Okay, so I ended up making a whole new email account, which was probably overdue anyway. Then came the arduous task of transferring my blog over to that new account. You'd think this would be an easy process. You're wrong. There is no way to change the username associated with the account. I had to add the new account as an author, grant full admin access, and delete the old account. This, after a half hour of pouring through the site and finally searching help files. It shouldn't take more than two clicks and 30 seconds to do want I wanted to do with it, and it was all just so that, when people hunt down my Google profile through this thing, it leads them to a reasonable URL rather than an incomprehensible string of random numbers. I still can't change my Adsense credentials. I hate you, Google.

Anyway, I suppose I should actually get on with why I had been sitting on the idea of blogging in the first place. There are a lot of reasons, and various things I hope to get out of this process, but basically it comes down to me wanting to eventually publish something as a writer. This doesn't count, but to be a good writer, you have to write. A lot. And the more you write, the more you are able to develop your style. If people like your style, they'll turn your stuff into a book. Lately, I've been struggling with a crippling lack of motivation to write, and I'm hoping this helps cure it.

It's not really the fame or the fortune aspect of it all (although those certainly won't hurt) but that I like the idea of having fans, and I'm suddenly too impatient to do something legit to get them. I follow a lot of web comics, and I might be getting into following more blogs too, and, well, it's nice to have that kind of validation from a large group of people.

I plan to make this blog more about me than anything else. Sometimes it'll be funny (at least I hope), but it'll also be sad, and weird, and insightful, and religious (I'm a member of the Church of Jesus Christ of Latter-Day Saints. AKA, Mormon. Some days I just won't be able to not post something overtly from this perspective.

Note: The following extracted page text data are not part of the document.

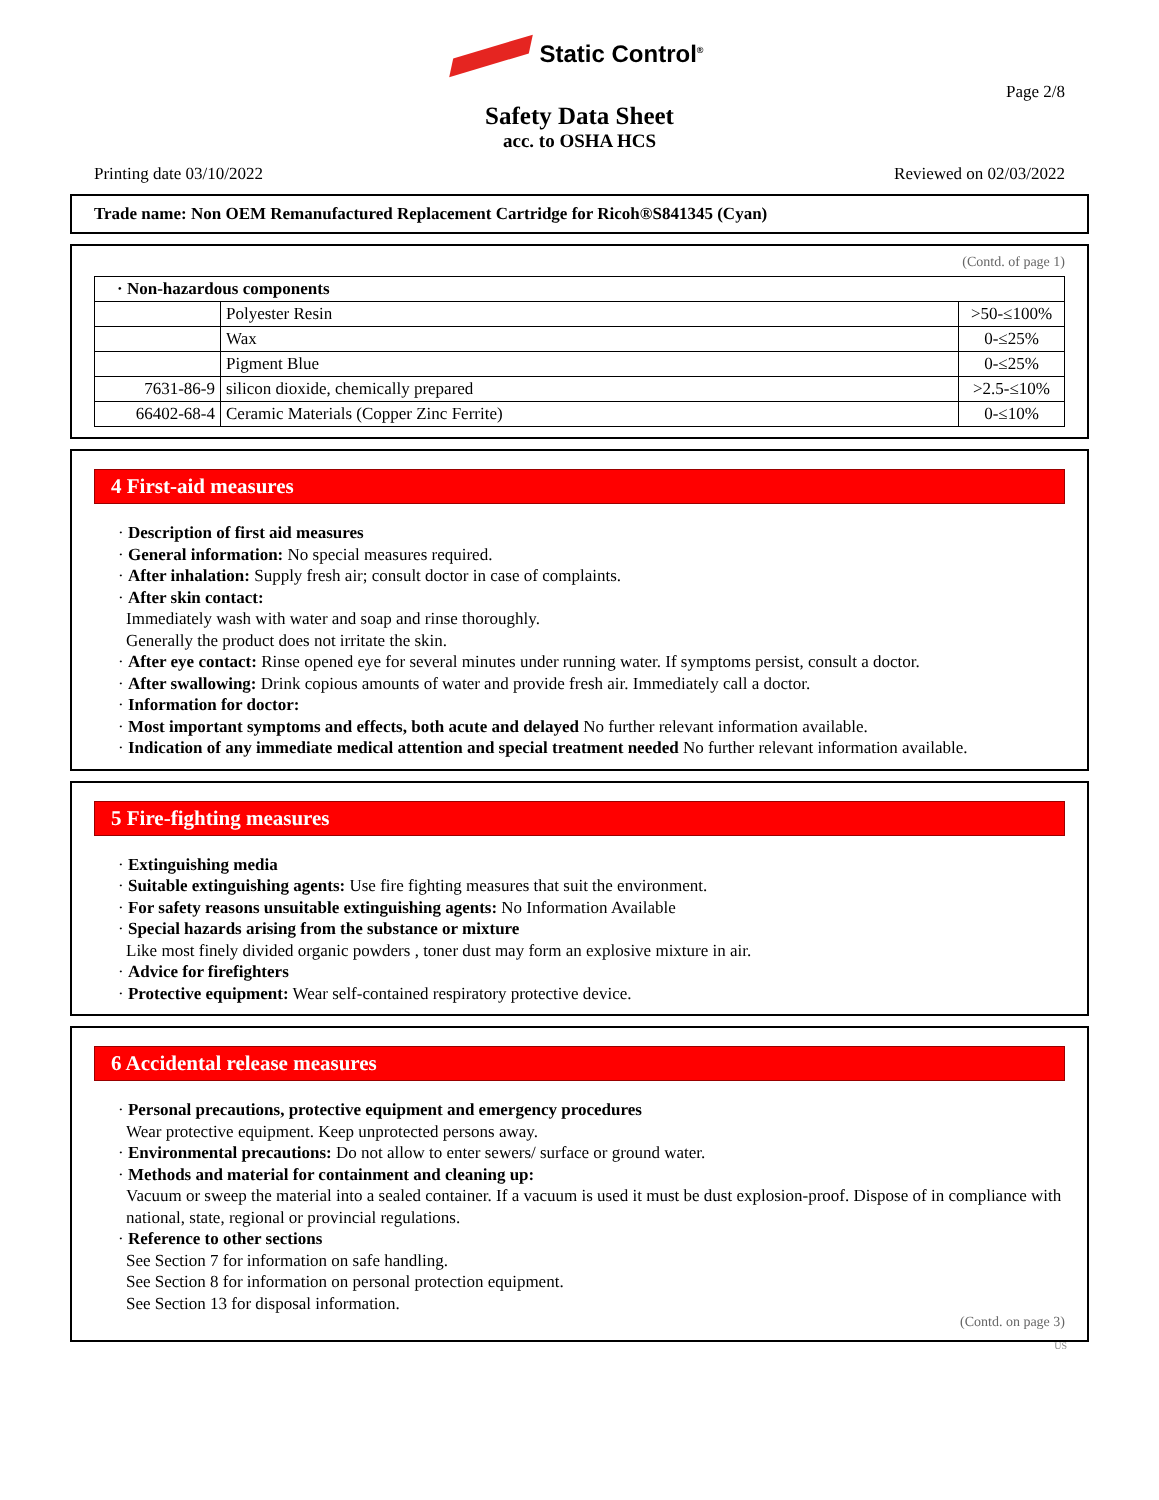Static Control<sup>®</sup>
Page 2/8
Safety Data Sheet
acc. to OSHA HCS
Printing date 03/10/2022 Reviewed on 02/03/2022
Trade name: Non OEM Remanufactured Replacement Cartridge for Ricoh®S841345 (Cyan)
(Contd. of page 1)
| · Non-hazardous components | | |
| | Polyester Resin | >50-≤100% |
| | Wax | 0-≤25% |
| | Pigment Blue | 0-≤25% |
| 7631-86-9 | silicon dioxide, chemically prepared | >2.5-≤10% |
| 66402-68-4 | Ceramic Materials (Copper Zinc Ferrite) | 0-≤10% |
4 First-aid measures
· Description of first aid measures
· General information: No special measures required.
· After inhalation: Supply fresh air; consult doctor in case of complaints.
· After skin contact:
Immediately wash with water and soap and rinse thoroughly.
Generally the product does not irritate the skin.
· After eye contact: Rinse opened eye for several minutes under running water. If symptoms persist, consult a doctor.
· After swallowing: Drink copious amounts of water and provide fresh air. Immediately call a doctor.
· Information for doctor:
· Most important symptoms and effects, both acute and delayed No further relevant information available.
· Indication of any immediate medical attention and special treatment needed No further relevant information available.
5 Fire-fighting measures
· Extinguishing media
· Suitable extinguishing agents: Use fire fighting measures that suit the environment.
· For safety reasons unsuitable extinguishing agents: No Information Available
· Special hazards arising from the substance or mixture
Like most finely divided organic powders , toner dust may form an explosive mixture in air.
· Advice for firefighters
· Protective equipment: Wear self-contained respiratory protective device.
6 Accidental release measures
· Personal precautions, protective equipment and emergency procedures
Wear protective equipment. Keep unprotected persons away.
· Environmental precautions: Do not allow to enter sewers/ surface or ground water.
· Methods and material for containment and cleaning up:
Vacuum or sweep the material into a sealed container. If a vacuum is used it must be dust explosion-proof. Dispose of in compliance with national, state, regional or provincial regulations.
· Reference to other sections
See Section 7 for information on safe handling.
See Section 8 for information on personal protection equipment.
See Section 13 for disposal information.
(Contd. on page 3)
US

I won't hold it against you if you stop reading right now. Promise), and filled with fortune-cookie-style observations on life. It may be a rant, or a memory, or a “this is what's going on in my life.” Half-journal, half-memoir, half-desperate plea for attention and recognition. In essence, like 94.7% of all the blogs out there. Hopefully, I bring something to the table that other people don't, at least enough to make my inane drivel worth reading to someone out there besides my mother (and perhaps my sister, too).

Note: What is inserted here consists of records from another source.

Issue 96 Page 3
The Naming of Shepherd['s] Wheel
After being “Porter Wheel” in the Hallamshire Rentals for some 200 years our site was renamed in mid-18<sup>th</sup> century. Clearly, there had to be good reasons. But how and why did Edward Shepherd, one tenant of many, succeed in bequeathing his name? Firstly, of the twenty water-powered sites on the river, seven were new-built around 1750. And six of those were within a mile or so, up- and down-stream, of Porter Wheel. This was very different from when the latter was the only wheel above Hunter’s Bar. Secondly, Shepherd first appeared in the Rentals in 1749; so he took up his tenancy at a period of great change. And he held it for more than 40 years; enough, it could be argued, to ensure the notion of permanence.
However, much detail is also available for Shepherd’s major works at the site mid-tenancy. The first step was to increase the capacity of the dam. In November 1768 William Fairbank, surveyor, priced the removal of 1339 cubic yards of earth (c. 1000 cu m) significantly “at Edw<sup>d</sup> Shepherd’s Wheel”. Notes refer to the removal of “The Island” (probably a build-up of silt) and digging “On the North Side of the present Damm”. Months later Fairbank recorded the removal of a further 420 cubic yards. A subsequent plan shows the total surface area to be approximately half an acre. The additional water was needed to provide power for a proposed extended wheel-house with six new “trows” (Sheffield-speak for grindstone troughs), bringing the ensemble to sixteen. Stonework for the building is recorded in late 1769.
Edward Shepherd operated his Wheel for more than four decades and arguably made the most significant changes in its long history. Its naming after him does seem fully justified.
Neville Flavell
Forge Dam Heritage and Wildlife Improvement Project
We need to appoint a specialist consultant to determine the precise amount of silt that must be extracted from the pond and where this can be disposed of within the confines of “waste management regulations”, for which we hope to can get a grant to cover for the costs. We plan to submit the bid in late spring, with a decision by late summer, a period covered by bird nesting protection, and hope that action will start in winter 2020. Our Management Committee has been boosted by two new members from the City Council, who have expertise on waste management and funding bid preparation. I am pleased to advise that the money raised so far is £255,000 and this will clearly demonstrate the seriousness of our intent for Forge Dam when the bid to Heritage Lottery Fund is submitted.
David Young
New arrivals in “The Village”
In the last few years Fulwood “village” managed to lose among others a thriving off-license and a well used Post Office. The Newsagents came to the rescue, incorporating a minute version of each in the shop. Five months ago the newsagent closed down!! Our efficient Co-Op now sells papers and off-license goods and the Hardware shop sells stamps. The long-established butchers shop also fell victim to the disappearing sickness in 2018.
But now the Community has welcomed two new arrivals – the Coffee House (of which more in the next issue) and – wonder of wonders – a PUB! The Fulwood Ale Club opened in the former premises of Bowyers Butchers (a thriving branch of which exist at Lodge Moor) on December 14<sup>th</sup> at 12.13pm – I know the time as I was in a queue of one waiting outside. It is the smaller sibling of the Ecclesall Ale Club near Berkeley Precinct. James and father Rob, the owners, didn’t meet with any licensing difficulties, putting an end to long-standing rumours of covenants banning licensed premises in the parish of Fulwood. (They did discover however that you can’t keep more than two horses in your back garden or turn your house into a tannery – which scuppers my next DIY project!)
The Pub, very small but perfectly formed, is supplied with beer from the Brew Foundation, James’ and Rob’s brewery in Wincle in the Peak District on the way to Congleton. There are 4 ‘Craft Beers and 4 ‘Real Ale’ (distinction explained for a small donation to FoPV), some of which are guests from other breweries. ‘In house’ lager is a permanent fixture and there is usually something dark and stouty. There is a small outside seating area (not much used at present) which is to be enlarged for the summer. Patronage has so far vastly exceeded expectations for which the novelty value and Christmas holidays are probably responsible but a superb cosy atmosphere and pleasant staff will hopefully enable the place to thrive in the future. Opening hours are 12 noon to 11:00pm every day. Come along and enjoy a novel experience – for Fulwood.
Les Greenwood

To all my future readers, I make some promises:
  1. Whatever I write will be real, legit, and, to the best of my recollection, truthful.
  2. I will strive to use proper spelling and grammar in every post, except in such cases where "proper" grammar is stupid.
  3. I will never straight-up use vulgarity. Ever. I don't in person and I won't here. The worst it may get would be along the lines of “freak” and “heck.” My current favorite seems to be dagnabit. Admit it, it sounds funny, too funny to be offensive. I won't be getting excessively crude either.
  4. I will, most likely, not update every day, but I will strive to put something up here at least once a week.
  5. Even though I may post something about Christ, or the LDS faith, I'm not doing this to proselytize, nor am I out to convert anyone (although I certainly wouldn't be upset if someone got curious about it because of my blog, and I'm always open to legit questions about my faith). If the Jesus posts bug you, don't leave. Just skip them until you find something funny and/or entertaining.

That's all for now. This thing has gotten long enough, and if I don't post it I'll just keep adding to it, rather than make a new entry.

I hope you stick around, and that you're able to pull something worthwhile or meaningful from what spews out of my head in the future.